Has Dependent Children
The victim may fear for her children’s safety. “If I left,” she might think, “my abuser will come after my children.” The children may also be financially dependent on the abuser, and the victim will oftentimes not want them to be lacking by leaving. There are services available to victims of abuse and their families. Read on to see these resources.
Believes Abuser Will Change
“If only I would stop nagging, start cleaning, or be a better mother or lover, then my abuser would stop abusing me.” This is an illogical thought. The abuse inflicted on the victim is not the victim’s fault. I will say this again. The abuse is not the victim’s fault. Abusers are abusive for many reasons. Here a few actually valid reasons why abusers are abusive, and these reasons have nothing to do with the victim.

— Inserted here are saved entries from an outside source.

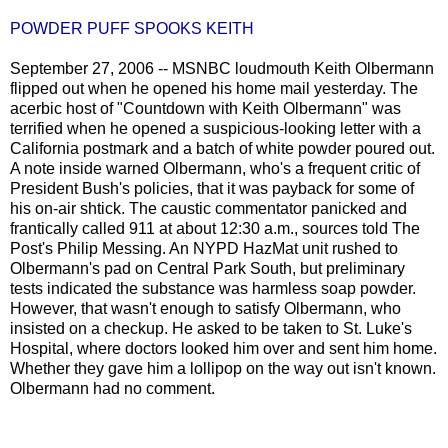
POWDER PUFF SPOOKS KEITH
September 27, 2006 -- MSNBC loudmouth Keith Olbermann
flipped out when he opened his home mail yesterday. The
acerbic host of "Countdown with Keith Olbermann" was
terrified when he opened a suspicious-looking letter with a
California postmark and a batch of white powder poured out.
A note inside warned Olbermann, who's a frequent critic of
President Bush's policies, that it was payback for some of
his on-air shtick. The caustic commentator panicked and
frantically called 911 at about 12:30 a.m., sources told The
Post's Philip Messing. An NYPD HazMat unit rushed to
Olbermann's pad on Central Park South, but preliminary
tests indicated the substance was harmless soap powder.
However, that wasn't enough to satisfy Olbermann, who
insisted on a checkup. He asked to be taken to St. Luke's
Hospital, where doctors looked him over and sent him home.
Whether they gave him a lollipop on the way out isn't known.
Olbermann had no comment.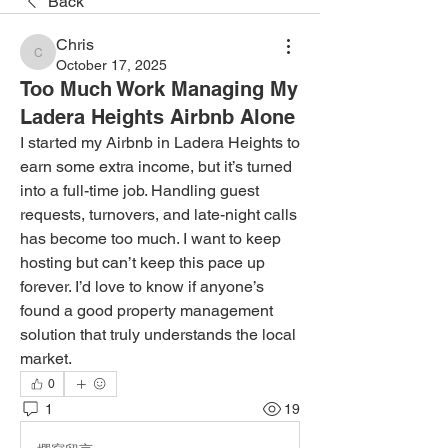
Back
Chris
Chris
October 17, 2025
Too Much Work Managing My
Ladera Heights Airbnb Alone
I started my Airbnb in Ladera Heights to 
earn some extra income, but it’s turned 
into a full-time job. Handling guest 
requests, turnovers, and late-night calls 
has become too much. I want to keep 
hosting but can’t keep this pace up 
forever. I’d love to know if anyone’s 
found a good property management 
solution that truly understands the local 
market.
0
1
19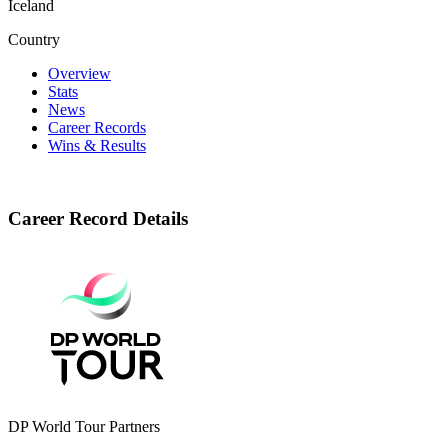
Iceland
Country
Overview
Stats
News
Career Records
Wins & Results
Career Record Details
DP World Tour Partners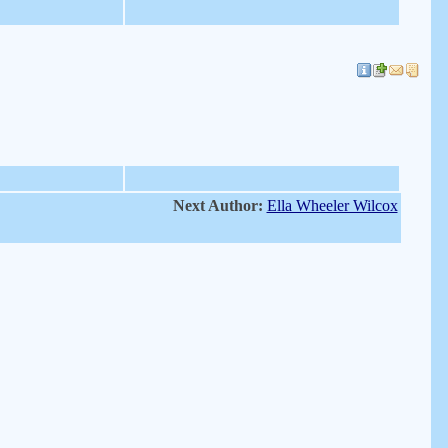
Next Author:
Ella Wheeler Wilcox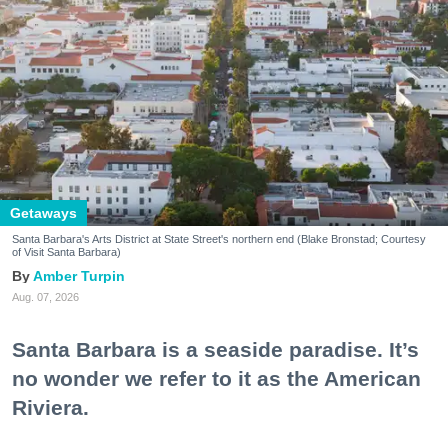
Getaways
Santa Barbara's Arts District at State Street's northern end (Blake Bronstad; Courtesy
of Visit Santa Barbara)
Amber Turpin
Aug. 07, 2026
Santa Barbara is a seaside paradise. It’s
no wonder we refer to it as the American
Riviera.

- They have anger management issues.
- They were verbally, physically, and/or sexually abused as a child.
- They were orphaned growing up.
- The abusers are under the influence of drugs or alcohol and do not discontinue use.
These reasons are simply that–reasons. They are not excuses as to why the abuser can or should continue abuse. They simply explain why an abuser may be coerced to abuse. At the end of the day, an abuser chooses to abuse others. That comes back on their shoulders and their shoulders alone.
Doesn’t Know Help is Available
There are endless resources available to victims of abuse. Here is a massive list of resources from the National Domestic Violence Hotline. This is certainly not exhaustive, but it is a great place to start. Here is another great resource from the Family and Youth Services Bureau. Here are more resources from the National Resource Center on Domestic Violence. These resources can be found simply by typing in a variety of search terms in the search bar on search engines. “Resources for victims of domestic violence,” and, “domestic violence services,” are both great searches to conduct.
If you ever feel stuck in an abusive relationship, know that it is not your fault that you are being abused. There is help for you. Keep your hopes high that your loved ones and you will be safe again. Make sure to never let the aforementioned reasons keep you from leaving an abusive situation.